Katamaran is a verification framework for instruction set architectures in the Coq proof assistant. It provides the deeply-embedded language μSail, a variant of the Sail language, for the specification of instructions sets and provides furthermore facilities for the specification of separation logic-based contracts and for semi-automatically verifying these contracts. The goal is to formally specify and verify with machine-checked proofs critical security guarantees of instruction sets. For more information visit our website.
The development version of Katamaran has the following lower bounds:
coq >= 8.17
coq-equations >= 1.3
coq-iris >= 4.1
coq-stdpp >= 1.8
and has also been tested with coq 8.18.
An easy way to setup your system is to create a fresh opam switch, pin the Coq and Iris versions and install equations (stdpp will be installed as a dependency of Iris):
opam switch create katamaran ocaml-base-compiler.4.14.1
opam repo add coq-released https://coq.inria.fr/opam/released
opam pin add coq 8.17.1
opam pin add coq-iris 4.1.0
opam install coq-equations
The repository contains a flake.nix file that defines development shells that install all dependencies.
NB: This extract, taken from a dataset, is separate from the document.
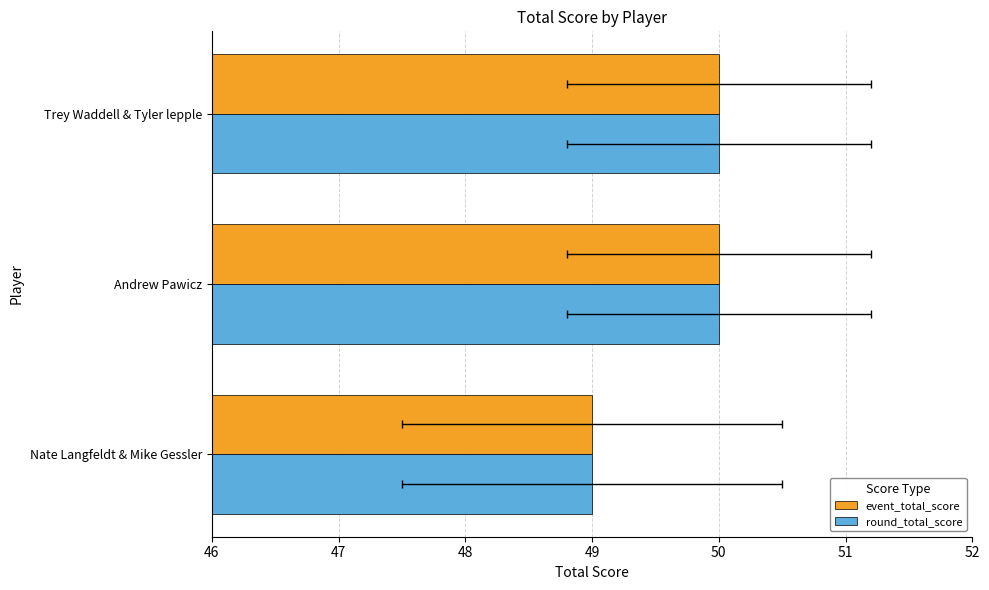

Does the chart contain stacked bars?

No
To use it, you need to have nix installed. Then, you can enter a development shell with the following command:
nix develop
This will install all dependencies and open a shell with them available. Additionally it will set the COQPATH environment variable to include the dependencies. You can then compile the project within that shell or launch your favorite editor from within it.
Add our opam repository and install the latest development version from Github with the following commands:
opam repo add katamaran https://github.com/katamaran-project/opam-repository.git
opam install coq-katamaran
git clone https://github.com/katamaran-project/katamaran.git
cd katamaran && make && make install
The basic usage structure of Katamaran is described in the USING.md file. The easiest and recommended way to use the library for new developments is to adapt one of our existing case studies, for example the MinimalCaps machine. Some more information about the internal structure of the library is provided in the HACKING.md file.
The Katamaran implementation is distributed under the 2-clause BSD license.